Bicampeão mundial pela seleção brasileira, em 1958, na Suécia, no despertar de Pelé para o futebol mundial, ao título de 1962, na Copa do Chile, onde se transformou em um dos maiores jogadores da competição quando o Rei se retirou por contusão, Mané também passou pelo Corinthians, em 1966, Flamengo, em 1969 e, finalmente, o Olaria, um modesto time da Zona Norte do Rio.
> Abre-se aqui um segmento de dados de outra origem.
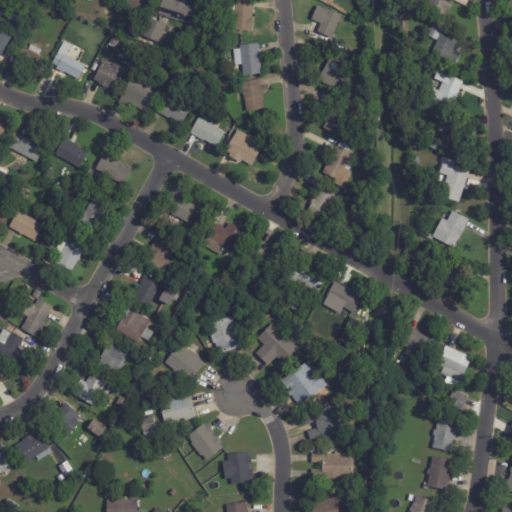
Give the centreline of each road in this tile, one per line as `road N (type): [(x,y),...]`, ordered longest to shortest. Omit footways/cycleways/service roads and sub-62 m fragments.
road 1 (residential): [(511,349),(82,109),(25,103),(0,86)]
road 2 (residential): [(480,0),(493,339),(469,511)]
road 3 (residential): [(167,160),(88,306),(19,403),(0,407)]
road 4 (residential): [(273,0),(288,137),(267,212)]
road 5 (residential): [(235,396),(275,445),(274,511)]
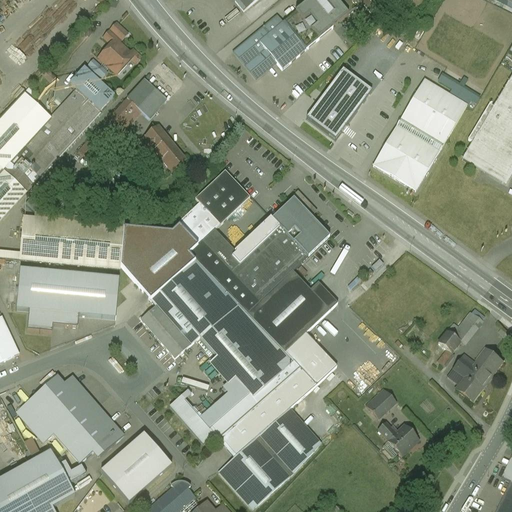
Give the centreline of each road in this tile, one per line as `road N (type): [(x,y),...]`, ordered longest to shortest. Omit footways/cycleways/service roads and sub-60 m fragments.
road 1 (secondary): [(144,0),(248,109),(511,304)]
road 2 (unclassified): [(123,392),(152,370),(121,336),(85,349)]
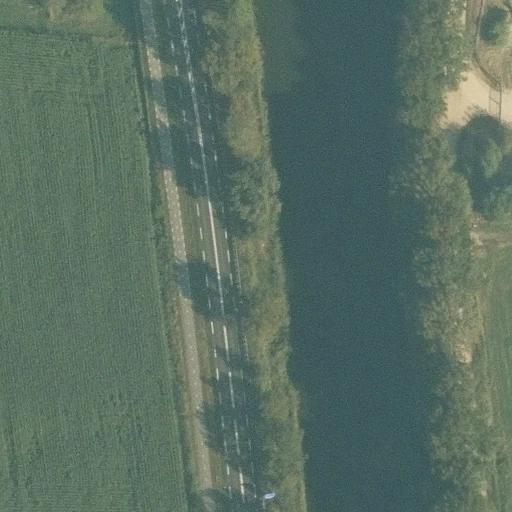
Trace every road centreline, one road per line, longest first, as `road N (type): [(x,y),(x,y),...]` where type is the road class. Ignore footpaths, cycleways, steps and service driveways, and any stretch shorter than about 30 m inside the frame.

Novamente Ruy Castro narra em ‘A Estrela Solitária,’ a angústia do artista ao pressentir o pano cerrando à sua frente:
Agora que não precisava ser tão assíduo, Garrincha ia todo dia ao campinho da rua Bariri. Ninguém lhe pedia para treinar ou fazer ginástica. Deixavam-no à vontade, mas, por conta própria, dava duas ou três voltas ao redor do campo, quase sempre caminhando. Às vezes arriscava uma corridinha. Gostava também de participar das brincadeiras de bobo com os outros jogadores – que nunca o deixavam ser o bobo.
A tristeza era evidente nos seus olhos injetados, como no dia em que admitiu para Roberto Pinto [técnico]: “Eu sinto tanto não poder fazer mais o que eu fazia, Roberto”. Ainda bem que Mané conseguiu deixar para a história do futebol ribeirão-pretano um lampejo de sua genialidade.